Shannon - I remember that, didn't the case have something to do with a botched circumcision?

Ella said...

i've never been selected for jury duty, but when i am, i fully plan on using the "my dad was in law enforcement for 35 years and i believe in the death penalty" card. one or the other parts has gotta work.

FoggyDew said...

Ella - A good answer, but one that will only get you recycled into the jury pool for another trial. That is if you get the chance to give that answer. First rule they teach you in law school: never ask a question you don't know the answer to.

JoLee said...

how is it that my future husband got a jury notice last week and he's from frigging CANADA! I thought there were rules against that.

Hannah said...

You mean trials aren't exactly like "Boston Legal", with all the smug, rapscallion lawyers badgering people on the stand, solving the case within an hour and then congratulating themselves on a roof with martinis? (When their not having sex in the files room or cross dressing that is!)
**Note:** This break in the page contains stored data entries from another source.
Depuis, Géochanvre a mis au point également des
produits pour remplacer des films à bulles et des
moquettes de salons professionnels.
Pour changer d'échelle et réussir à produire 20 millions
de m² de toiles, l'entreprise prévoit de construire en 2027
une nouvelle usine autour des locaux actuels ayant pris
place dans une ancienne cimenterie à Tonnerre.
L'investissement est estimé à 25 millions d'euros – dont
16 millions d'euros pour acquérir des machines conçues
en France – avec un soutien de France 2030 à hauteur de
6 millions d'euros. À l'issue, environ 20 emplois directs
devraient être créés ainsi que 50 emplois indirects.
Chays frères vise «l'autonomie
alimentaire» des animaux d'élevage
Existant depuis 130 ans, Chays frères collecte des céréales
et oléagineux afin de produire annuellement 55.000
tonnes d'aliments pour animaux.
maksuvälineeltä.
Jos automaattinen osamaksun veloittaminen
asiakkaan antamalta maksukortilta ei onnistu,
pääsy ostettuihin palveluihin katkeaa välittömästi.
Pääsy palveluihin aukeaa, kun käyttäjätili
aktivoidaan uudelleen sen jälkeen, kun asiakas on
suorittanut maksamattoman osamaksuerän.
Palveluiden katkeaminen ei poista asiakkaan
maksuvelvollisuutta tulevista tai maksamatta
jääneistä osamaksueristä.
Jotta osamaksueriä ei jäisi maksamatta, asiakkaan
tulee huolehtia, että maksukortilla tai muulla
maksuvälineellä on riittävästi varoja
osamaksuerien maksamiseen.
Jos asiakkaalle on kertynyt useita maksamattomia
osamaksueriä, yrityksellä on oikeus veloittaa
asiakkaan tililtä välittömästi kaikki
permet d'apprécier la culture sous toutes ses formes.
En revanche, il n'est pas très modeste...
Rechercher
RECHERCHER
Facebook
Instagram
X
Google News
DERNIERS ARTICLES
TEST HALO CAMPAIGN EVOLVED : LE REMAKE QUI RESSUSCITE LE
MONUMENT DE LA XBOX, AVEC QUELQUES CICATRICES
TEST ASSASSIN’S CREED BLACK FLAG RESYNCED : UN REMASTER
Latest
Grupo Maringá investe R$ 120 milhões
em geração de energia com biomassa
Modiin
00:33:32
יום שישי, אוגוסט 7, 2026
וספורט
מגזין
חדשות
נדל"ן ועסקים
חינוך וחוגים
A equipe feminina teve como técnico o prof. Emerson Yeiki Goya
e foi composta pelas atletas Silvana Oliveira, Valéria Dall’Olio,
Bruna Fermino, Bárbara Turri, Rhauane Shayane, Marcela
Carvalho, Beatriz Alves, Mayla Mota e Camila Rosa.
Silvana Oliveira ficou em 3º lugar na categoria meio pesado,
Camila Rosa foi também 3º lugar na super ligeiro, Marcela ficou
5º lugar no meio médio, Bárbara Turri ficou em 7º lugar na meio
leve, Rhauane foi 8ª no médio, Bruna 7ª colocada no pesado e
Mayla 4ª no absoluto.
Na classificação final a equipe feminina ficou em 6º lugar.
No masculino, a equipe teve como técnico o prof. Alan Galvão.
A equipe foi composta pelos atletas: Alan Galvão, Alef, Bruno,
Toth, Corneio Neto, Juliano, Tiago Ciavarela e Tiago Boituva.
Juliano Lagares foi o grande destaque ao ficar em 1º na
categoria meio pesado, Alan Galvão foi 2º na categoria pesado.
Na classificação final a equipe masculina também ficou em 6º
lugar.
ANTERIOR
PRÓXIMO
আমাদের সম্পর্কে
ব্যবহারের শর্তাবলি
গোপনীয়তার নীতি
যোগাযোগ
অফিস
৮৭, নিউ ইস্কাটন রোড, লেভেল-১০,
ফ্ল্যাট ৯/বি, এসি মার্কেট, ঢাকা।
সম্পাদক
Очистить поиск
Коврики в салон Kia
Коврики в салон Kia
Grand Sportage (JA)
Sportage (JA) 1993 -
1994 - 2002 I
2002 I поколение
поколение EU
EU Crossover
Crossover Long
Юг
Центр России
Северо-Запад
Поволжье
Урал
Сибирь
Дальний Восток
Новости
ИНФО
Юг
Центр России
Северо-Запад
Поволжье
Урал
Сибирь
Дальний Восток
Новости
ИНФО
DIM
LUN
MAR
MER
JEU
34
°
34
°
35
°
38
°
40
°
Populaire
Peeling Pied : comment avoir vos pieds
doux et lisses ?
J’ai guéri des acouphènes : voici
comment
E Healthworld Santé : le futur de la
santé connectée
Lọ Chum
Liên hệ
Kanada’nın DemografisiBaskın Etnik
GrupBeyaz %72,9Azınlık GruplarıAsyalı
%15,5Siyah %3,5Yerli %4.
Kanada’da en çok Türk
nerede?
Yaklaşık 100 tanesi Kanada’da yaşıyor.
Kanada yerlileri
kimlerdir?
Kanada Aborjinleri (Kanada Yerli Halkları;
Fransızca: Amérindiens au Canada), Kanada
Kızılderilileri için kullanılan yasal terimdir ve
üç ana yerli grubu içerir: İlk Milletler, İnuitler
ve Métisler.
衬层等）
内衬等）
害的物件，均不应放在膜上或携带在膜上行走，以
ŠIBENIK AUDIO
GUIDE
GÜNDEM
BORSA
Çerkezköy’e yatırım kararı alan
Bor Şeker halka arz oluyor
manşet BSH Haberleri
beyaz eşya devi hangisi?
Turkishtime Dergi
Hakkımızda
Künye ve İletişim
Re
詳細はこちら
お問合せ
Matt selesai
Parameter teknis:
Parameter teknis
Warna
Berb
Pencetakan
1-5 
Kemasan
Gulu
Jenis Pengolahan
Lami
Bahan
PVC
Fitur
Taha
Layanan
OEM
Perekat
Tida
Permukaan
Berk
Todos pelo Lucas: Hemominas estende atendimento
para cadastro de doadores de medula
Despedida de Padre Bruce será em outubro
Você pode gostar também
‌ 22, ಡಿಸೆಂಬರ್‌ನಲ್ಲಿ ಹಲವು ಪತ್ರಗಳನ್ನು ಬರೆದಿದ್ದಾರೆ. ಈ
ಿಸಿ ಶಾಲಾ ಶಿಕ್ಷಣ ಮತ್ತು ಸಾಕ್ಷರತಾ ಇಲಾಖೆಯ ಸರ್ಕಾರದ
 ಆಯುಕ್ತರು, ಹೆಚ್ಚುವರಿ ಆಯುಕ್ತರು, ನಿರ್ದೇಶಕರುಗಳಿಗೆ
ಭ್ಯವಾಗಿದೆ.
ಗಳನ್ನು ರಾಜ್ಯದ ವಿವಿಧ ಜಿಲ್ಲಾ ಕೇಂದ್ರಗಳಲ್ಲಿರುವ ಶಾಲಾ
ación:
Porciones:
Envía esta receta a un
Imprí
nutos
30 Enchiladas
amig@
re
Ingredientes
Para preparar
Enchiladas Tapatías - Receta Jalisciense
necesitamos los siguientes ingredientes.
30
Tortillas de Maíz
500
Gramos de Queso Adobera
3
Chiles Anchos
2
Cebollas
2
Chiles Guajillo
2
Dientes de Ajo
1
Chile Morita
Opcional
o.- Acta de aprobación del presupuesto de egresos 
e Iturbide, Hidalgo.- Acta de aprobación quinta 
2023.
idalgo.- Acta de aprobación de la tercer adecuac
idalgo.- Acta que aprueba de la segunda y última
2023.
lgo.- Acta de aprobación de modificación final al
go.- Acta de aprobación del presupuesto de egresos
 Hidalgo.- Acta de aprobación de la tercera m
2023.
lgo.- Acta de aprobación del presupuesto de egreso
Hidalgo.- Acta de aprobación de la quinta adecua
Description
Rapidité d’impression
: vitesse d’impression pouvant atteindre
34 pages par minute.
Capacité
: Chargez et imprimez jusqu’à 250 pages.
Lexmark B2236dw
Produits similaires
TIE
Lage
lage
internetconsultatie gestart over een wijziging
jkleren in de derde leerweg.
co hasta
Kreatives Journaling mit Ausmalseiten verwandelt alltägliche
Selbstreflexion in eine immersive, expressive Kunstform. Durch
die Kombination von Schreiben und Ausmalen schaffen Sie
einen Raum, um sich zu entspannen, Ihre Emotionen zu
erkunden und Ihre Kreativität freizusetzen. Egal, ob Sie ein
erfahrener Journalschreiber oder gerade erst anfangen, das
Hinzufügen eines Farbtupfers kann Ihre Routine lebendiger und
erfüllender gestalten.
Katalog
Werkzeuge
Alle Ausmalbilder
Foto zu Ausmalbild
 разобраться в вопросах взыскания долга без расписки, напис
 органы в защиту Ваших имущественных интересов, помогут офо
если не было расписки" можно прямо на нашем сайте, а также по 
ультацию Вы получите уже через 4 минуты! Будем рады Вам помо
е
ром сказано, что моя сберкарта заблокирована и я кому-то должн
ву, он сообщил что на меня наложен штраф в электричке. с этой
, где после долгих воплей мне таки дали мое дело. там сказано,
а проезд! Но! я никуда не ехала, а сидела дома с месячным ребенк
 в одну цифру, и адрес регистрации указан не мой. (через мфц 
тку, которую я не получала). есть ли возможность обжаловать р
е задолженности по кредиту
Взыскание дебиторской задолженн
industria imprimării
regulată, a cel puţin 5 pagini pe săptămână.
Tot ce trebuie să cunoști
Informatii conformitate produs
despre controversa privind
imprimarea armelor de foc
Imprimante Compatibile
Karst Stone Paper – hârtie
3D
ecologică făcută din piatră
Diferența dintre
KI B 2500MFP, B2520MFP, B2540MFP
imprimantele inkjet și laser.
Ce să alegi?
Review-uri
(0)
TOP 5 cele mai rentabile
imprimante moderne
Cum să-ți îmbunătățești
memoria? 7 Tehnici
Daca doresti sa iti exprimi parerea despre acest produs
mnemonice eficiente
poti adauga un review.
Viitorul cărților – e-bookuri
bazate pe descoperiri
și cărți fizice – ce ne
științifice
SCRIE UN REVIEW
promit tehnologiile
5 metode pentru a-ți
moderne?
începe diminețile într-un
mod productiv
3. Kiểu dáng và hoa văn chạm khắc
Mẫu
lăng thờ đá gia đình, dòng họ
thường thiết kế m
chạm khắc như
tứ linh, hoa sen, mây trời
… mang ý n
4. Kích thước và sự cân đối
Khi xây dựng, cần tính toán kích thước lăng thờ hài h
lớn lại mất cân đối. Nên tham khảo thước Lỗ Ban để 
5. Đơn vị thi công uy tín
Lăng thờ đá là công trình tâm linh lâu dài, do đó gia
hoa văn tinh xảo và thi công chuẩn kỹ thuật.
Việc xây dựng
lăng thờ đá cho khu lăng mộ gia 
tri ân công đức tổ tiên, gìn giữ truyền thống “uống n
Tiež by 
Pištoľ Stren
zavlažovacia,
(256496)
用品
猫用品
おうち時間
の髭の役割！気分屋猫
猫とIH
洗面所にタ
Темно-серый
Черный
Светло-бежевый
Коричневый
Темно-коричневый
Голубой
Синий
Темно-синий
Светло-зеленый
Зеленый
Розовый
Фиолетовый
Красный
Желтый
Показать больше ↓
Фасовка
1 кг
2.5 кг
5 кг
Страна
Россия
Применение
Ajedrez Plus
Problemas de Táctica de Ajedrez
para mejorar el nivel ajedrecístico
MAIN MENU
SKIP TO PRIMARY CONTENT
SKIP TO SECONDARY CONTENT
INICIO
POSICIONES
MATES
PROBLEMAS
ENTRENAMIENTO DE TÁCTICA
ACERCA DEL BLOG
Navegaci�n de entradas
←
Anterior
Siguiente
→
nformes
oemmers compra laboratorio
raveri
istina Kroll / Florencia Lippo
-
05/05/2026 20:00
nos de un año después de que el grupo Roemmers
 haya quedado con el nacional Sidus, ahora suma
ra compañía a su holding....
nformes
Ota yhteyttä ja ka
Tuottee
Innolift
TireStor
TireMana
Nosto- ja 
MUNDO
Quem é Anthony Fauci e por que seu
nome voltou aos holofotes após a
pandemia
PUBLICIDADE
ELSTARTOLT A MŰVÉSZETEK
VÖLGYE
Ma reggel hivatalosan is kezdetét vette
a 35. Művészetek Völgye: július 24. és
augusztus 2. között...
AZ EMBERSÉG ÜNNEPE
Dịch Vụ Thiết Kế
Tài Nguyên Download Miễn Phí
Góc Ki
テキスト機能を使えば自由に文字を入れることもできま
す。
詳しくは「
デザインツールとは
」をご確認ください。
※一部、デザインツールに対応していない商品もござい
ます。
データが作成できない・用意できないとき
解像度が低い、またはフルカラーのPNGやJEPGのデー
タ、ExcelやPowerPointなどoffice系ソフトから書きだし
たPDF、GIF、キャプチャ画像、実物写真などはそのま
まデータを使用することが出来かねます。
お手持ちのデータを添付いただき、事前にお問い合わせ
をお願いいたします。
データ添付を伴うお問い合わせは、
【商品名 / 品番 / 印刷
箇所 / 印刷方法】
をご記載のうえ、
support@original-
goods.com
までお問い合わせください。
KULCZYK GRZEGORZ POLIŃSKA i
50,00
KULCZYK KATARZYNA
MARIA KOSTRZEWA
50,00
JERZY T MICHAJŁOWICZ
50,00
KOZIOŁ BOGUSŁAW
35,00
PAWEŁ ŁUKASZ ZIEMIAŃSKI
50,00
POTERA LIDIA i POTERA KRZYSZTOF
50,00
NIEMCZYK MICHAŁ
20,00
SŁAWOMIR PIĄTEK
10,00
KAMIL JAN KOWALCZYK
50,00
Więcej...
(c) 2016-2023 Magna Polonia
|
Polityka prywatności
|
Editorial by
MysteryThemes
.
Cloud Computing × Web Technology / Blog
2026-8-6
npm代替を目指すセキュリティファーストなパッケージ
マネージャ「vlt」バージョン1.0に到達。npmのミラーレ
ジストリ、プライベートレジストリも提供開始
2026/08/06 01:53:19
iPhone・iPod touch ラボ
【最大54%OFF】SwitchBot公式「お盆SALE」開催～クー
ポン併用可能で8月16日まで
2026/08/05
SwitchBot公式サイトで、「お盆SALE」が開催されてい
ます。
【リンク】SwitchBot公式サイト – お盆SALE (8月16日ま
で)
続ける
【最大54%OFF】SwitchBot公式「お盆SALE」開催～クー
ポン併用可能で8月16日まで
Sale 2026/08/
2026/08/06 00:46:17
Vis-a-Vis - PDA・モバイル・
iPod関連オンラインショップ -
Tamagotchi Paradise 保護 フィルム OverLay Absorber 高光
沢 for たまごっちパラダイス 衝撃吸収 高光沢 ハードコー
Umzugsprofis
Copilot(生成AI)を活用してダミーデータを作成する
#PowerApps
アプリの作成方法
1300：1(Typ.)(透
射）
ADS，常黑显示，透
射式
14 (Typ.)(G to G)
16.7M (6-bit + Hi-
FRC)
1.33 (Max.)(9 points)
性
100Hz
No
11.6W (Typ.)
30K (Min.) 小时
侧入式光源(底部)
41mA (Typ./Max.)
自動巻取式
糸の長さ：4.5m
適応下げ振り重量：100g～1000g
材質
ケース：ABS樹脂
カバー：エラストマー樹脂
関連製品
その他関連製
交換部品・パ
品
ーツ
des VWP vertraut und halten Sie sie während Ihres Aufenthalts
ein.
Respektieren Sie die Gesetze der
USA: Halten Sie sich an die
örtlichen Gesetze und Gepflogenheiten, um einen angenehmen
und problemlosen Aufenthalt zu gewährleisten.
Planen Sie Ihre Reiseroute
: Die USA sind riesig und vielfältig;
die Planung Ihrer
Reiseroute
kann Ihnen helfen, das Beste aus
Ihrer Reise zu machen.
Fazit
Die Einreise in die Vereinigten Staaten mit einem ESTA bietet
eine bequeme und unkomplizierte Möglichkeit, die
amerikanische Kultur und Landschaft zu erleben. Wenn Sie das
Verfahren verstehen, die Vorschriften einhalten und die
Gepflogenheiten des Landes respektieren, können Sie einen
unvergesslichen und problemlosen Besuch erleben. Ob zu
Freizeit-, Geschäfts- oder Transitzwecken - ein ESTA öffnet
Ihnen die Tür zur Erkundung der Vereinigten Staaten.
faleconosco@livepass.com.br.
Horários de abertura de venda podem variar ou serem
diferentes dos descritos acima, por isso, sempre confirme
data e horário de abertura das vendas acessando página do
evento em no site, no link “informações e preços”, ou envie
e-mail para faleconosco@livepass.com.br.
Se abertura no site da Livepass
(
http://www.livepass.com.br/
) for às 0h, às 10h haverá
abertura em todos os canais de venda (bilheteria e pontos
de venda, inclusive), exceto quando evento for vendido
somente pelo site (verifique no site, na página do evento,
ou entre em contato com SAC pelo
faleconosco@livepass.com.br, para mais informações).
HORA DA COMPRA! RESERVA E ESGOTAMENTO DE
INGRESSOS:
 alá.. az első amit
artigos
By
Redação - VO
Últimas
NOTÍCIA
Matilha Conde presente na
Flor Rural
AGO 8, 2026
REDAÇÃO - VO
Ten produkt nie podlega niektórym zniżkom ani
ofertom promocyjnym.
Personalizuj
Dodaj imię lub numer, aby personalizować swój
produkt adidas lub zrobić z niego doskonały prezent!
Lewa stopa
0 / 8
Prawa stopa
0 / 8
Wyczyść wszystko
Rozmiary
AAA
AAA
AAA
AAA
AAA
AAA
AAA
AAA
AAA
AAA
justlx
Well, I certainly feel deceived! LOL.;)

FoggyDew said...

JoLee - If he's got a Green Card, he's on the hook for jury duty just like he's on the hook for taxes. If he doesn't, I'm calling my brother who works for ICE. (Kidding on that last part.)

Hannah - To the best of my knowledge, Boston isn't even like Boston Legal. One of my best friends is an attorney and was so busy this past winter he wasn't even able to pull himself away for a hockey game. On a Friday night! Of course, he could have been in the file room the whole time, but I'm pretty sure his wife would kill him if this were the case.